* The Ritual by Adam Nevill. Largely influenced by movies, The Ritual reminded me in the first half of The Descend and The Blairwitch Project and in the second half of The Texas Chainsaw Massacre. The result is claustrophobic, unsettling and clever. I'll be reading more of Adam Nevill's books.
* Under The Dome (episodes 1 - 3). Stephen King's novels are usually too long for me (especially Under The Dome with its 1,088 pages) but I can proudly say I've seen every film adaptation of his work except for a rare Bollywood adaptation. Under The Dome announces itself positively in the first episode, but then declines in quality due to the stereotypical characters and their unnatural reactions. King repeats himself and he has been a cliché of his own work since years. Meanwhile, he knows how to intrigue and build up suspense and there hasn't been a dull moment in Under The Dome since the beginning. By the way, did you see that limited collector's edition of Under The Dome? It's already on my wish list just for the packaging. Check it out here and tell me you don't want this.
* Dexter season 8 (episodes 1 - 3). It's getting a little silly and repetitive, ins't it? But it's still the perfect TV series to unwind after a long day. And I love the twist at the end of the first episode.
* Passion. Brian de Palma goes back to his roots with this remake of the French film Crime d'amour / Love Crime by Alain Corneau. Passion may be over the top trashy and unbelievable, but I can't deny I had lots of fun with this story full of mystery, sex and murder. With Noomi Rapace and Rachel McAdams.
* The Burning. Gilles hadn't seen The Burning yet, so it was a good excuse to rediscover one of the better slasher movies of the 80s. Sometimes a little silly, sometimes delightfully suspenseful. The famous scene where half of the cast gets slashed in a matter of seconds is still memorable and surprising after so many years.
* The Brass Teapot. The teapot from the title is a magical object that sprouts money every time someone around it is hurt.When a white trash couple steals the brass teapot, things get out of hand. Several twists keep this movie fresh and funny.
* I Think We're Alone Now. Does this title ring a (musical) bell? Then chances are you're a child of the 80s and that you'll enjoy this documentary about the stalkers of former pop icon Tiffany. It's funny to see how these men are convinced they're meant to be with their idol. But it's also sad, because they're so lonely and unhappy.
* The Purge. For twelve hours a year all crime is legalized, including murder. A couple (Ethan Hawke and Lena Headey) with two children barricades themselves into their home, hoping to make it through the Purge alive. Then a stranger comes knocking on their door, asking for help. The beginning of The Purge is wonderfully suspenseful and promising; the second half is just flat. A film with a lot of potential that just doesn't bring it home.
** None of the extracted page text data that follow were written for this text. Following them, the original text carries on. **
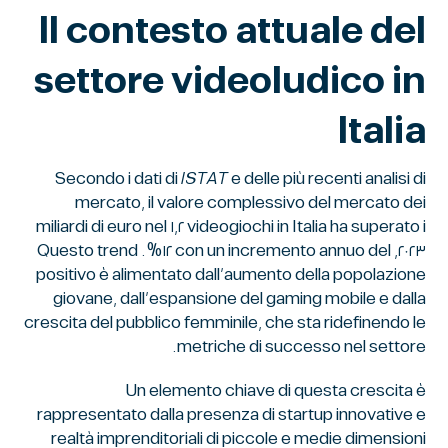
Il contesto attuale del
settore videoludico in
Italia
Secondo i dati di
ISTAT
e delle più recenti analisi di
mercato, il valore complessivo del mercato dei
videogiochi in Italia ha superato i ١,٢ miliardi di euro nel
٢٠٢٣, con un incremento annuo del ١٢%. Questo trend
positivo è alimentato dall’aumento della popolazione
giovane, dall’espansione del gaming mobile e dalla
crescita del pubblico femminile, che sta ridefinendo le
metriche di successo nel settore.
Un elemento chiave di questa crescita è
rappresentato dalla presenza di startup innovative e
realtà imprenditoriali di piccole e medie dimensioni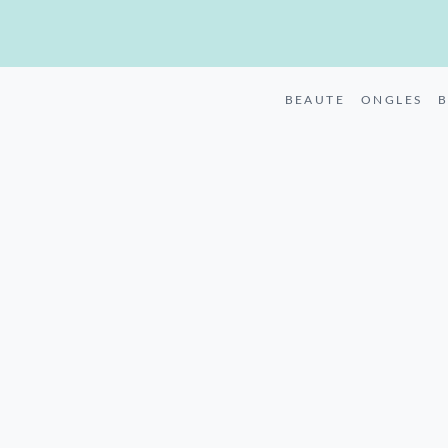
BEAUTE
ONGLES
B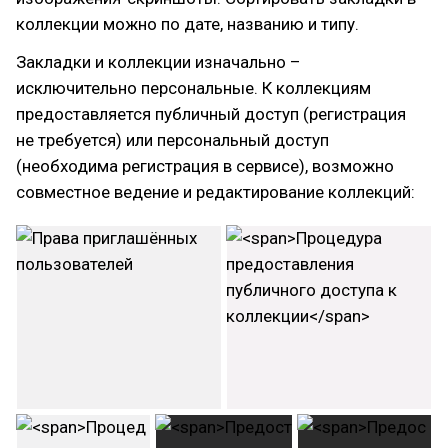
коллекции можно по дате, названию и типу.
Закладки и коллекции изначально –
исключительно персональные. К коллекциям
предоставляется публичный доступ (регистрация
не требуется) или персональный доступ
(необходима регистрация в сервисе), возможно
совместное ведение и редактирование коллекций: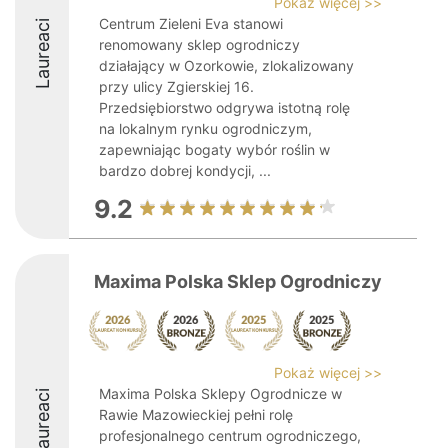
Pokaż więcej >>
Centrum Zieleni Eva stanowi
Laureaci
renomowany sklep ogrodniczy
działający w Ozorkowie, zlokalizowany
przy ulicy Zgierskiej 16.
Przedsiębiorstwo odgrywa istotną rolę
na lokalnym rynku ogrodniczym,
zapewniając bogaty wybór roślin w
bardzo dobrej kondycji, ...
9.2
Maxima Polska Sklep Ogrodniczy
Pokaż więcej >>
Maxima Polska Sklepy Ogrodnicze w
Laureaci
Rawie Mazowieckiej pełni rolę
profesjonalnego centrum ogrodniczego,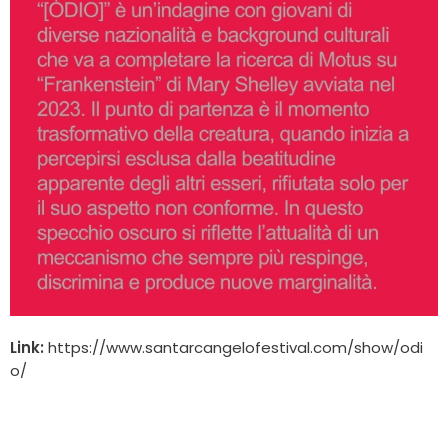
Link:
https://www.santarcangelofestival.com/show/odi
o/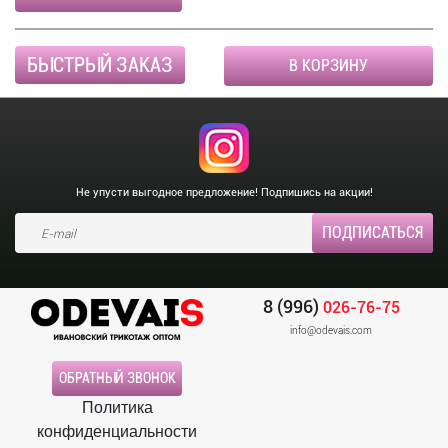
БЫСТРЫЙ ЗАКАЗ
В КОРЗИНУ
Не упусти выгодное предложение! Подпишись на акции!
8 (996)
026-76-75
info@odevais.com
ОБРАТНЫЙ ЗВОНОК
Политика
конфиденциальности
* Komodo vs. Cobra. Yes, I watch this kind of stuff... And I like it too. Monstrous animals are cool, especially komodos. Who cares about bad CGI, story and acting, when there's a giant komodo eating people? And you know what's worse? This was a re-watch. First time was in a hotel room in Ostend ten years ago.
* World War Z. It's like Steven Spielberg's War Of The Worlds, but with zombies. After a memorable and heart-pounding opening, the movie succeeds in keeping its pace and originality up until the third act. From then on World War Z is still clever, just slower and more like many other zombie movies. An alternate, grimmer ending exists and I would have preferred that one.
* Dear Zachary: A Letter To A Son About His Father. This documentary started as a message to a young boy whose father had been murdered by the woman that is now raising him. Whereas the documentary was fait-divers in nature, it brought to light criminal legislation flaws and succeeded in realizing necessary changes. There's also a book about the same subject: Dance With The Devil: A Memoir Of Murder And Loss.
* American Gigolo. This is one of those movies that defined my youth. Still fascinating and not aged a bit.
* Alela Diane. The ideal background music for an afternoon of blogging in bed. My boyfriend's presence, scented candles, and my favorite drink (Tao) make the scene complete.
What are you reading, watching and listening to lately?